■ PAGE EXCERPT
= = = =

Author Archives: mbgomez

Stopping the Plague of Violence: Anti-Blackness

It’s been more than 5 years, since Baltimore’s Uprisings in April 2015 following the death of the young Black 25-year old Freddie Gray while in police custody, after being given a ‘rough ride’ by the arresting officers. There has been other deaths and injuries following excessive use of force during police engagement with Black bodies since. George Floyd, whose neck was knelt on by a white police officer in Minneapolis for 9 minutes, is the recent victim of this history of anti-Blackness-this plague of violence.

Like a plague, anti-Black violence is caused by many and affects many. It is a scourge, a disease, an infliction, an infestation, a swarm, a blight, a curse, a persecution. It is perpetuated through contact, between people. The structures in place which make sanity of this violence and make meaning for the people carrying out their ideologies, polices, and dictates have been entrenched for some 400 years in the United States of America. The violence against Blackness lives in the history and legacy of enslavement, land stealing, displacement, segregation, uneven development, under-resourced school, housing, health, transportation, recreation and employment structures and systems. The system of law enforcement, where weapons are used to enforce these ideologies, policies, and dictates takes an especially outward display of violence; like the video image of a white police officer with his knee on the neck of Mr. Floyd even after he gasped he couldn’t breathe and stopped moving.

To stop the persecution we require systems and structures to change so that the people who uphold and enforce them are not infected with anti-Blackness and racism. The police officers who perpetuate violence must be quarantined. This includes methods to stop and rehabilitate them and so as to not continue the pattern of ignoring and accepting of this curse of anti-Black violence that have been encouraged generationally over the years. This process must occur not just in Law Enforcement; it must occur in every system that upholds the structures and directs the behaviors of the people who take meaning and shape their lives and legacies from them.

= = = =

■ WORK REQUIRED
Please reproduce the passage of the essay on anti-Black violence between "To stop the" and "legacies from them.", inclusive.

■ RECORDS

= = = =

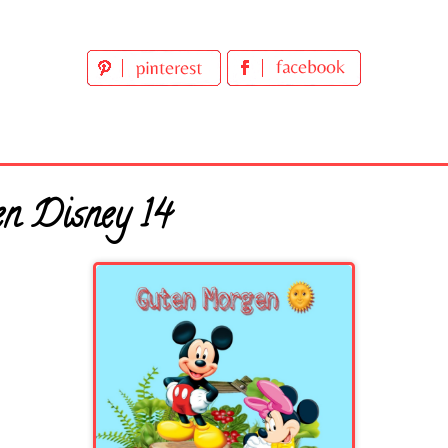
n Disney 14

= = = =

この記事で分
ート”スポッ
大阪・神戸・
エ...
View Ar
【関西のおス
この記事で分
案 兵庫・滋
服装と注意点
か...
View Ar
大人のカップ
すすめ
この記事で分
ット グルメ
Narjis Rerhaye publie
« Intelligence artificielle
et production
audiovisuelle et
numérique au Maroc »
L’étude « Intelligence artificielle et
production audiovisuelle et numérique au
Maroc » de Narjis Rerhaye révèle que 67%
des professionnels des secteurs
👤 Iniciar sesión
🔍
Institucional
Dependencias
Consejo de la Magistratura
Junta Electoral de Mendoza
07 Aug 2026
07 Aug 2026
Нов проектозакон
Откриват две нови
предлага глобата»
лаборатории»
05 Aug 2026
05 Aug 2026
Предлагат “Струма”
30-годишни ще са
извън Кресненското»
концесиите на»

= = = =

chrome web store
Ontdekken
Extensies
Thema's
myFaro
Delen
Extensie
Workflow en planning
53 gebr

= = = =

■ TASK RESPONSE
To stop the persecution we require systems and structures to change so that the people who uphold and enforce them are not infected with anti-Blackness and racism. The police officers who perpetuate violence must be quarantined. This includes methods to stop and rehabilitate them and so as to not continue the pattern of ignoring and accepting of this curse of anti-Black violence that have been encouraged generationally over the years. This process must occur not just in Law Enforcement; it must occur in every system that upholds the structures and directs the behaviors of the people who take meaning and shape their lives and legacies from them.